A Writing Boots reader recently wrote to thank me for taking down false gods on LinkedIn.
I have been so infuriated by what I’ve read on LinkedIn lately that I've waywardly been fantasizing about becoming a part-time Linked-In troll, shouting "bullshit!" and “what a croc of platitudes!" in the comments sections of many, if not most, posts. This would obviously be unwise, but boy it’s tempting.
Wouldn’t it be the best fun ever to throw burning firecrackers of real world advice into the fairy floss, blissed-out world of Linkedin, where everyone is so fucking humble, yet so pathetically proud, of their utterly vacuous "insights" into leadership?
Which brings us to the case of Ethan McCarty.
This week I ran across a piece in the Institute of PR, written by this stylish and influential employee communication consultant.
Ethan's post is titled: "The End of Linear Storytelling."
It's a pretty perfect seminar on how to appear to be a thought leader without a thought to lead with.
You begin by claiming that something everyone believes is eternal is dead:
God is dead. Marketing is dead. Storytelling is dead. Whatever.
Then, you lay out a series of evidence-free claims and straw man arguments:
In our world of digital experiences, linear narratives no longer bring in the crowds much less compel them to action.
Evidence, please? (Comma, at least!)
Sure, it’s nice to snuggle up with a nice cozy book or long-form written piece, but that’s hardly the most ubiquitous and engaging way of communicating ideas.
Every story is an endless thumb-sucker that involves a “nice cozy book.” Claimed no storyteller, ever.
[Linear storytelling] is no longer the single solution and, put plainly, it is not enough anymore.
Enough for what? And what communicator ever said that that storytelling, linear or no, is the single solution to anything? Ethan goes on to baselessly accuse corporate writers of “slavish devotion” to long-form storytelling.
Then, after offering a chart full of false dichotomies …
… Ethan cites several irrelevant and eye-glazing examples of effective-communications-that-aren’t-stories. Of one of them he claims, "It was epic. It was beautiful. It was interactive. And it was non-linear, data-driven story-telling that no plot-line could ever capture." Oh my goosebumps.
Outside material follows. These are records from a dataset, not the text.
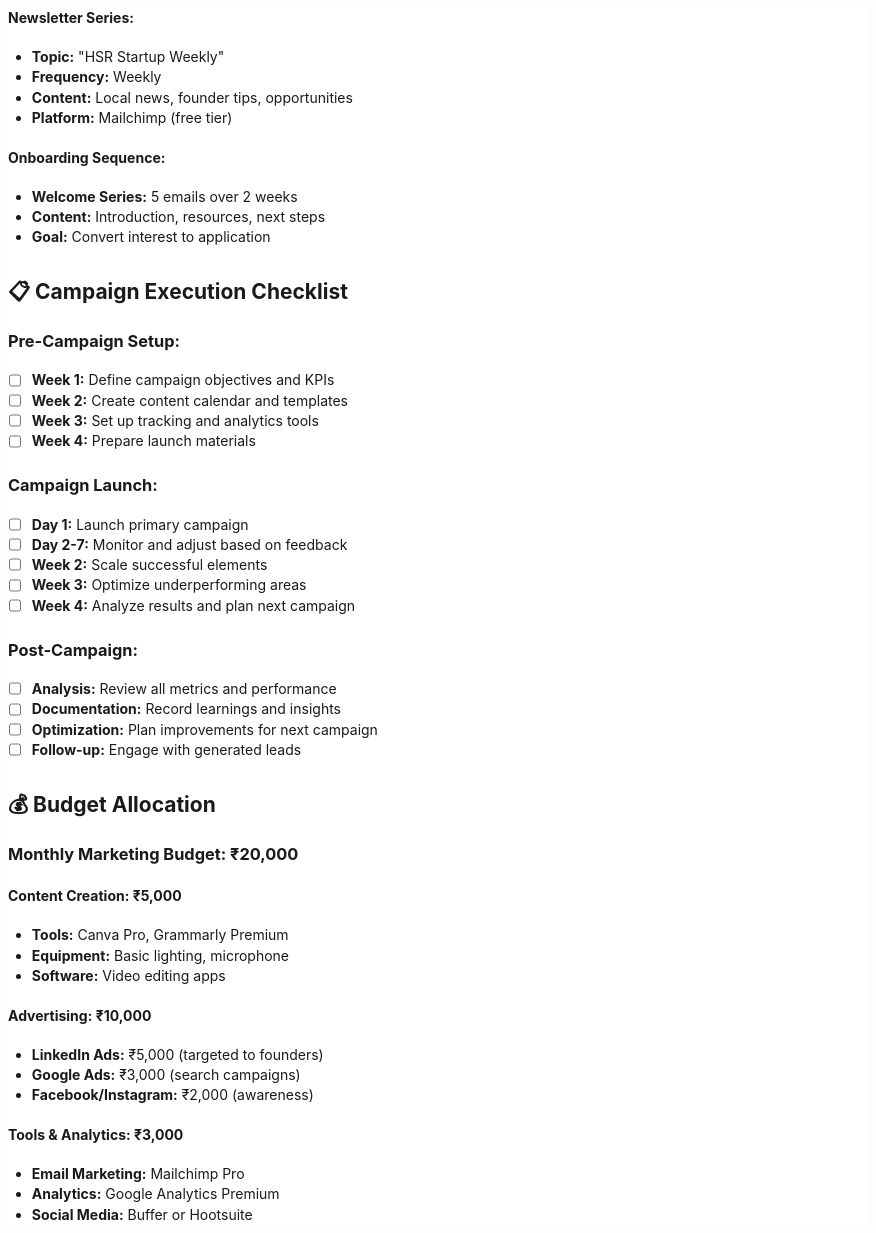 #### **Newsletter Series:**
- **Topic:** "HSR Startup Weekly"
- **Frequency:** Weekly
- **Content:** Local news, founder tips, opportunities
- **Platform:** Mailchimp (free tier)

#### **Onboarding Sequence:**
- **Welcome Series:** 5 emails over 2 weeks
- **Content:** Introduction, resources, next steps
- **Goal:** Convert interest to application

## 📋 **Campaign Execution Checklist**

### **Pre-Campaign Setup:**
- [ ] **Week 1:** Define campaign objectives and KPIs
- [ ] **Week 2:** Create content calendar and templates
- [ ] **Week 3:** Set up tracking and analytics tools
- [ ] **Week 4:** Prepare launch materials

### **Campaign Launch:**
- [ ] **Day 1:** Launch primary campaign
- [ ] **Day 2-7:** Monitor and adjust based on feedback
- [ ] **Week 2:** Scale successful elements
- [ ] **Week 3:** Optimize underperforming areas
- [ ] **Week 4:** Analyze results and plan next campaign

### **Post-Campaign:**
- [ ] **Analysis:** Review all metrics and performance
- [ ] **Documentation:** Record learnings and insights
- [ ] **Optimization:** Plan improvements for next campaign
- [ ] **Follow-up:** Engage with generated leads

## 💰 **Budget Allocation**

### **Monthly Marketing Budget: ₹20,000**

#### **Content Creation: ₹5,000**
- **Tools:** Canva Pro, Grammarly Premium
- **Equipment:** Basic lighting, microphone
- **Software:** Video editing apps

#### **Advertising: ₹10,000**
- **LinkedIn Ads:** ₹5,000 (targeted to founders)
- **Google Ads:** ₹3,000 (search campaigns)
- **Facebook/Instagram:** ₹2,000 (awareness)

#### **Tools & Analytics: ₹3,000**
- **Email Marketing:** Mailchimp Pro
- **Analytics:** Google Analytics Premium
- **Social Media:** Buffer or Hootsuite

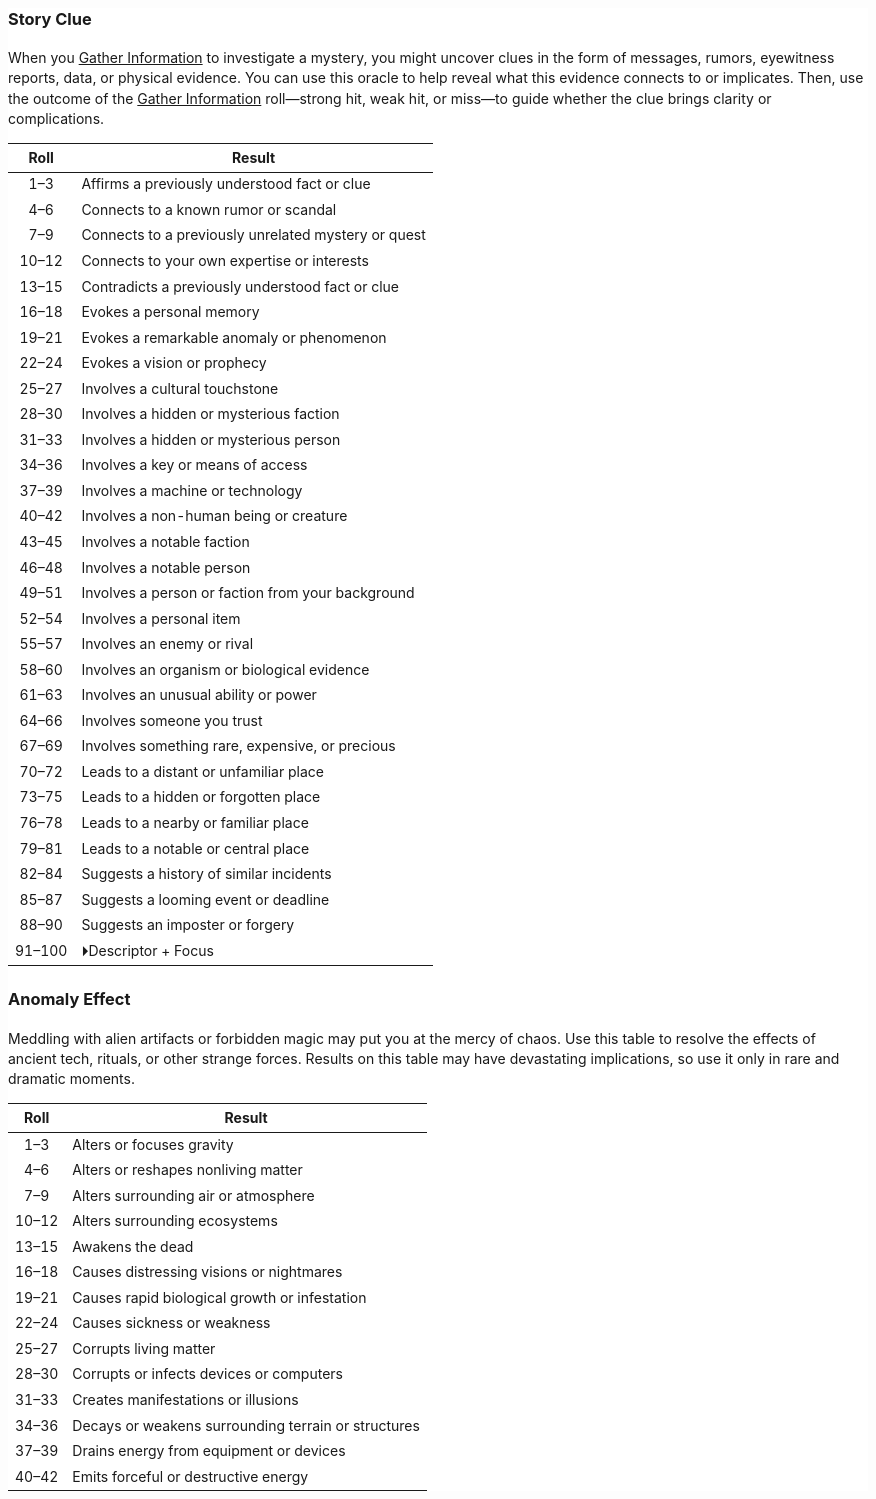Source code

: ### Story Clue

When you [Gather Information](Moves.md#Gather-Information) to investigate a mystery, you might uncover clues in the form of messages, rumors, eyewitness reports, data, or physical evidence. You can use this oracle to help reveal what this evidence connects to or implicates. Then, use the outcome of the [Gather Information](Moves.md#Gather-Information) roll—strong hit, weak hit, or miss—to guide whether the clue brings clarity or complications.

Roll   | Result
:-----:|----------------------------------------------------
1–3    | Affirms a previously understood fact or clue
4–6    | Connects to a known rumor or scandal
7–9    | Connects to a previously unrelated mystery or quest
10–12  | Connects to your own expertise or interests
13–15  | Contradicts a previously understood fact or clue
16–18  | Evokes a personal memory
19–21  | Evokes a remarkable anomaly or phenomenon
22–24  | Evokes a vision or prophecy
25–27  | Involves a cultural touchstone
28–30  | Involves a hidden or mysterious faction
31–33  | Involves a hidden or mysterious person
34–36  | Involves a key or means of access
37–39  | Involves a machine or technology
40–42  | Involves a non-human being or creature
43–45  | Involves a notable faction
46–48  | Involves a notable person
49–51  | Involves a person or faction from your background
52–54  | Involves a personal item
55–57  | Involves an enemy or rival
58–60  | Involves an organism or biological evidence
61–63  | Involves an unusual ability or power
64–66  | Involves someone you trust
67–69  | Involves something rare, expensive, or precious
70–72  | Leads to a distant or unfamiliar place
73–75  | Leads to a hidden or forgotten place
76–78  | Leads to a nearby or familiar place
79–81  | Leads to a notable or central place
82–84  | Suggests a history of similar incidents
85–87  | Suggests a looming event or deadline
88–90  | Suggests an imposter or forgery
91–100 | ⏵Descriptor + Focus

### Anomaly Effect

Meddling with alien artifacts or forbidden magic may put you at the mercy of chaos. Use this table to resolve the effects of ancient tech, rituals, or other strange forces. Results on this table may have devastating implications, so use it only in rare and dramatic moments.

Roll   | Result
:-----:|------------------------------------------------------
1–3    | Alters or focuses gravity
4–6    | Alters or reshapes nonliving matter
7–9    | Alters surrounding air or atmosphere
10–12  | Alters surrounding ecosystems
13–15  | Awakens the dead
16–18  | Causes distressing visions or nightmares
19–21  | Causes rapid biological growth or infestation
22–24  | Causes sickness or weakness
25–27  | Corrupts living matter
28–30  | Corrupts or infects devices or computers
31–33  | Creates manifestations or illusions
34–36  | Decays or weakens surrounding terrain or structures
37–39  | Drains energy from equipment or devices
40–42  | Emits forceful or destructive energy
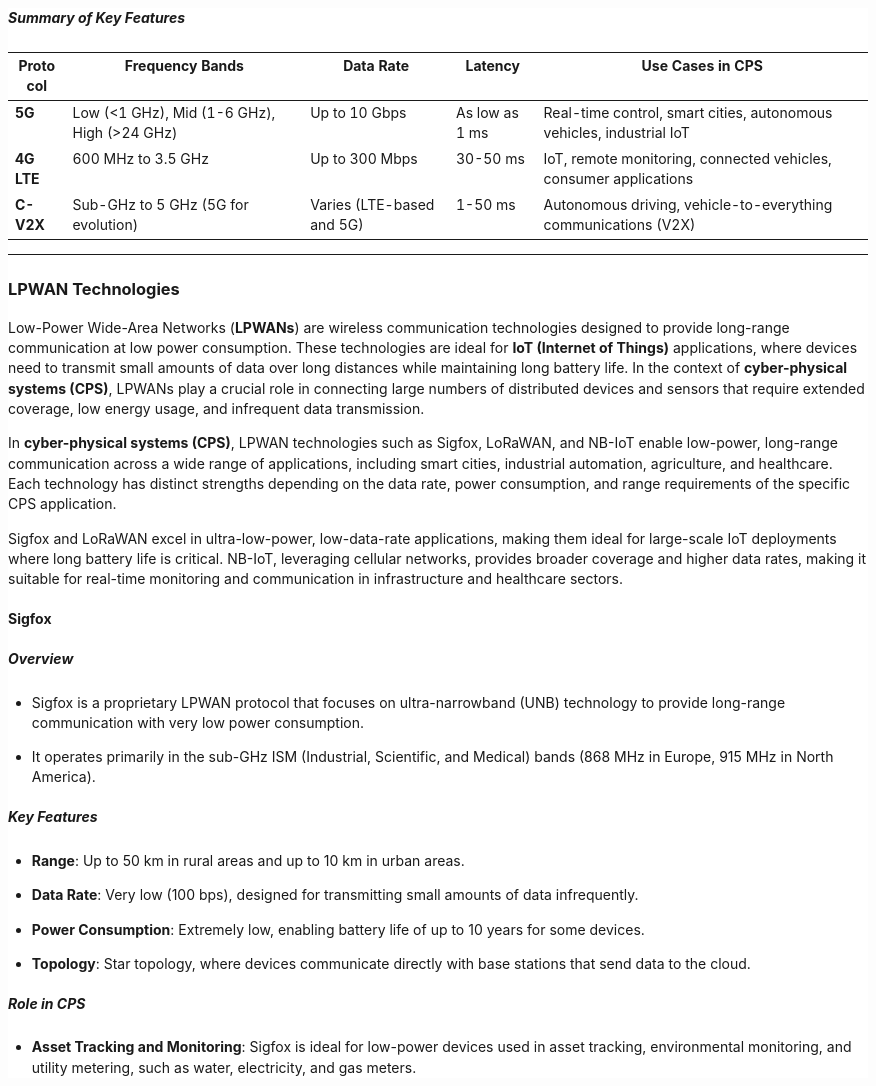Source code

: ##### Summary of Key Features

| **Protocol** | **Frequency Bands**                               | **Data Rate**             | **Latency**    | **Use Cases in CPS**                                                 |
|-------|-----------------|-----------------|------------|----------------------|
| **5G**       | Low (&lt;1 GHz), Mid (1-6 GHz), High (&gt;24 GHz) | Up to 10 Gbps             | As low as 1 ms | Real-time control, smart cities, autonomous vehicles, industrial IoT |
| **4G LTE**   | 600 MHz to 3.5 GHz                                | Up to 300 Mbps            | 30-50 ms       | IoT, remote monitoring, connected vehicles, consumer applications    |
| **C-V2X**    | Sub-GHz to 5 GHz (5G for evolution)               | Varies (LTE-based and 5G) | 1-50 ms        | Autonomous driving, vehicle-to-everything communications (V2X)       |

------------------------------------------------------------------------

### LPWAN Technologies

Low-Power Wide-Area Networks (**LPWANs**) are wireless communication technologies designed to provide long-range communication at low power consumption. These technologies are ideal for **IoT (Internet of Things)** applications, where devices need to transmit small amounts of data over long distances while maintaining long battery life. In the context of **cyber-physical systems (CPS)**, LPWANs play a crucial role in connecting large numbers of distributed devices and sensors that require extended coverage, low energy usage, and infrequent data transmission.

In **cyber-physical systems (CPS)**, LPWAN technologies such as Sigfox, LoRaWAN, and NB-IoT enable low-power, long-range communication across a wide range of applications, including smart cities, industrial automation, agriculture, and healthcare. Each technology has distinct strengths depending on the data rate, power consumption, and range requirements of the specific CPS application.

Sigfox and LoRaWAN excel in ultra-low-power, low-data-rate applications, making them ideal for large-scale IoT deployments where long battery life is critical. NB-IoT, leveraging cellular networks, provides broader coverage and higher data rates, making it suitable for real-time monitoring and communication in infrastructure and healthcare sectors.

#### Sigfox

##### Overview

-   Sigfox is a proprietary LPWAN protocol that focuses on ultra-narrowband (UNB) technology to provide long-range communication with very low power consumption.

-   It operates primarily in the sub-GHz ISM (Industrial, Scientific, and Medical) bands (868 MHz in Europe, 915 MHz in North America).

##### Key Features

-   **Range**: Up to 50 km in rural areas and up to 10 km in urban areas.

-   **Data Rate**: Very low (100 bps), designed for transmitting small amounts of data infrequently.

-   **Power Consumption**: Extremely low, enabling battery life of up to 10 years for some devices.

-   **Topology**: Star topology, where devices communicate directly with base stations that send data to the cloud.

##### Role in CPS

-   **Asset Tracking and Monitoring**: Sigfox is ideal for low-power devices used in asset tracking, environmental monitoring, and utility metering, such as water, electricity, and gas meters.
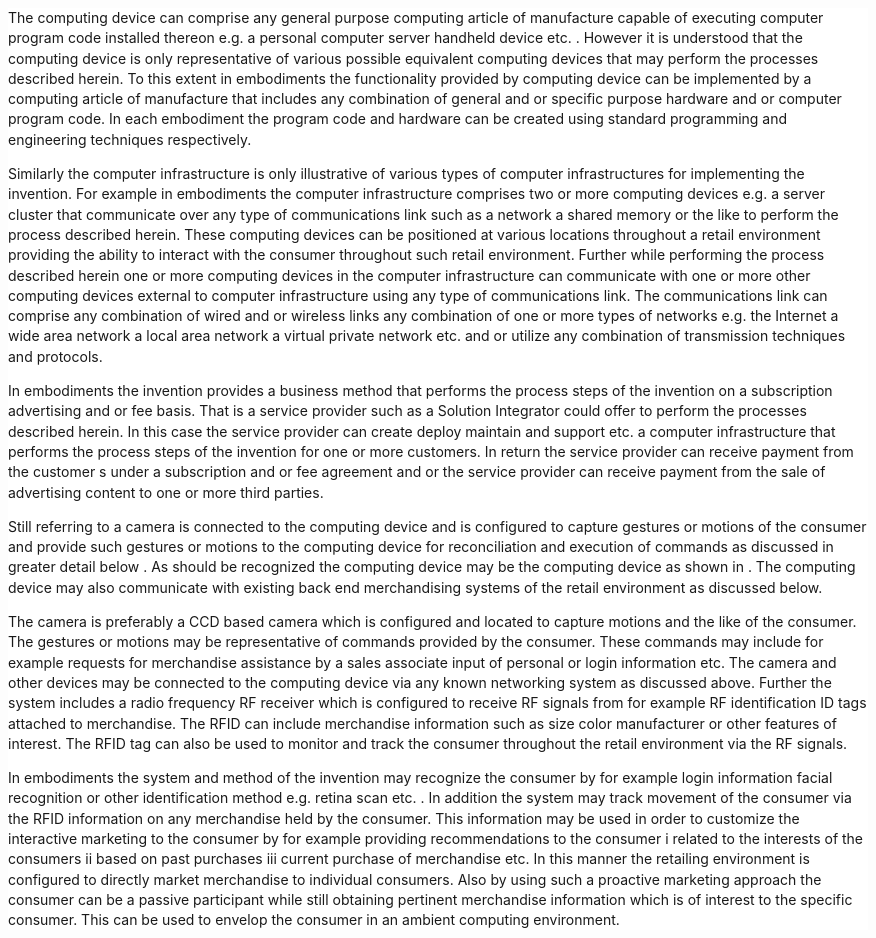 The computing device can comprise any general purpose computing article of manufacture capable of executing computer program code installed thereon e.g. a personal computer server handheld device etc. . However it is understood that the computing device is only representative of various possible equivalent computing devices that may perform the processes described herein. To this extent in embodiments the functionality provided by computing device can be implemented by a computing article of manufacture that includes any combination of general and or specific purpose hardware and or computer program code. In each embodiment the program code and hardware can be created using standard programming and engineering techniques respectively.

Similarly the computer infrastructure is only illustrative of various types of computer infrastructures for implementing the invention. For example in embodiments the computer infrastructure comprises two or more computing devices e.g. a server cluster that communicate over any type of communications link such as a network a shared memory or the like to perform the process described herein. These computing devices can be positioned at various locations throughout a retail environment providing the ability to interact with the consumer throughout such retail environment. Further while performing the process described herein one or more computing devices in the computer infrastructure can communicate with one or more other computing devices external to computer infrastructure using any type of communications link. The communications link can comprise any combination of wired and or wireless links any combination of one or more types of networks e.g. the Internet a wide area network a local area network a virtual private network etc. and or utilize any combination of transmission techniques and protocols.

In embodiments the invention provides a business method that performs the process steps of the invention on a subscription advertising and or fee basis. That is a service provider such as a Solution Integrator could offer to perform the processes described herein. In this case the service provider can create deploy maintain and support etc. a computer infrastructure that performs the process steps of the invention for one or more customers. In return the service provider can receive payment from the customer s under a subscription and or fee agreement and or the service provider can receive payment from the sale of advertising content to one or more third parties.

Still referring to a camera is connected to the computing device and is configured to capture gestures or motions of the consumer and provide such gestures or motions to the computing device for reconciliation and execution of commands as discussed in greater detail below . As should be recognized the computing device may be the computing device as shown in . The computing device may also communicate with existing back end merchandising systems of the retail environment as discussed below.

The camera is preferably a CCD based camera which is configured and located to capture motions and the like of the consumer. The gestures or motions may be representative of commands provided by the consumer. These commands may include for example requests for merchandise assistance by a sales associate input of personal or login information etc. The camera and other devices may be connected to the computing device via any known networking system as discussed above. Further the system includes a radio frequency RF receiver which is configured to receive RF signals from for example RF identification ID tags attached to merchandise. The RFID can include merchandise information such as size color manufacturer or other features of interest. The RFID tag can also be used to monitor and track the consumer throughout the retail environment via the RF signals.

In embodiments the system and method of the invention may recognize the consumer by for example login information facial recognition or other identification method e.g. retina scan etc. . In addition the system may track movement of the consumer via the RFID information on any merchandise held by the consumer. This information may be used in order to customize the interactive marketing to the consumer by for example providing recommendations to the consumer i related to the interests of the consumers ii based on past purchases iii current purchase of merchandise etc. In this manner the retailing environment is configured to directly market merchandise to individual consumers. Also by using such a proactive marketing approach the consumer can be a passive participant while still obtaining pertinent merchandise information which is of interest to the specific consumer. This can be used to envelop the consumer in an ambient computing environment.
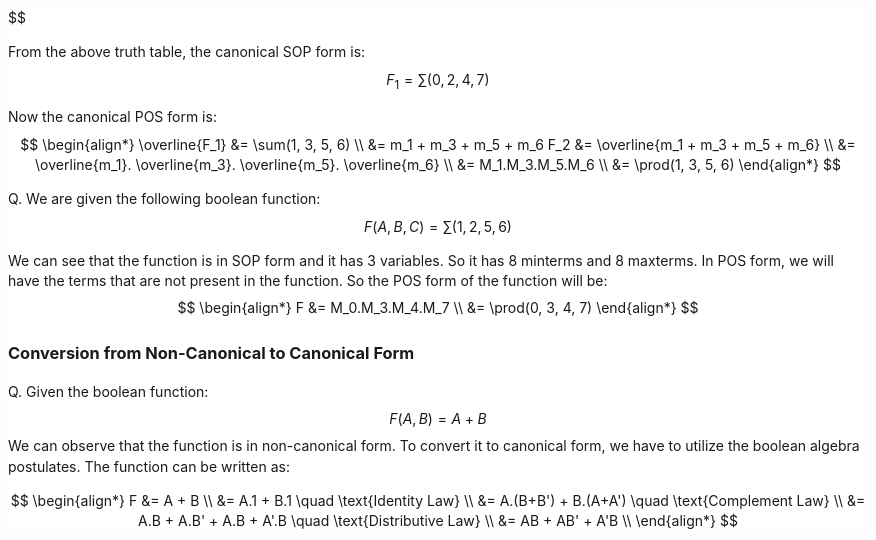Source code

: $$

From the above truth table, the canonical SOP form is:
$$
F_1 = \sum(0, 2, 4, 7)
$$

Now the canonical POS form is:
$$
\begin{align*}
\overline{F_1} &= \sum(1, 3, 5, 6) \\
               &= m_1 + m_3 + m_5 + m_6
           F_2 &= \overline{m_1 + m_3 + m_5 + m_6} \\
               &= \overline{m_1}. \overline{m_3}. \overline{m_5}. \overline{m_6} \\
               &= M_1.M_3.M_5.M_6 \\
               &= \prod(1, 3, 5, 6)
\end{align*}
$$

Q. We are given the following boolean function:
$$
F(A,B,C) = \sum(1, 2, 5, 6)
$$

We can see that the function is in SOP form and it has 3 variables. So it has 8 minterms and 8 maxterms. In POS form, we will have the terms that are not present in the function. So the POS form of the function will be:
$$
\begin{align*}
F &= M_0.M_3.M_4.M_7 \\
  &= \prod(0, 3, 4, 7)
\end{align*}
$$


### Conversion from Non-Canonical to Canonical Form

Q. Given the boolean function:
$$
F(A, B) = A + B
$$
We can observe that the function is in non-canonical form. To convert it to canonical form, we have to utilize the boolean algebra postulates. The function can be written as:

$$
\begin{align*}
F &= A + B \\
    &= A.1 + B.1 \quad \text{Identity Law} \\
    &= A.(B+B') + B.(A+A') \quad \text{Complement Law} \\
    &= A.B + A.B' + A.B + A'.B \quad \text{Distributive Law} \\
    &= AB + AB' + A'B \\
\end{align*}
$$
Ethan is what my friend Bill Sweetland would call a “professional grinner,” who says hip-sounding things like “throw shade”—as in, "I don’t mean to throw shade at this essential piece of literary theory"—but serves you five-year-old pancakes fresh off the griddle.
Indeed in his idea that stories are out and "experiences" are in, he is about a half-decade behind “content marketers,” like Robert Rose, who published Experiences: The 7th Era of Marketing, in 2015. No doubt Rose is onto the 8th or 9th era by now, depending on his client attrition rates.
Honestly, the piece is much worse than I've described it (see for yourself). It's a great cathedral of nonsense, the full demolition of which would cover the planet in asbestos dust.
But the last paragraph contains almost a fallacy per word, so let's at least make quick work of that.
I know, it’s a bit ironic to preach the “end of linear storytelling,” in an article with a beginning middle and end.
Your article isn’t a story. (It’s barely even an article.)
But I don’t think linear storytelling will ever go away. It’s a big part of how we communicate with one another because our brains are wired for it.
Ah yes, the wee caveat at the end of every phony article promising a revolution. ("I'm not saying we will ever be truly independent of England. I don't think the Red Coats will ever go away …") You got our attention by promising the end of storytelling, and now you want to leave us with the non-thought we came in with: that stories aren't the only thing in the world.
And hey, sometimes a good story around the campfire is the best approach. But it might just be time to trade in our trusty catharsis for a little bit of engagement.
And you have catharsis without engagement how? (And you have storytelling without engagement how?)
As noted LinkedIn troll Bob Dylan once sang, "You just kinda wasted my precious time, but don't think twice, it's all right."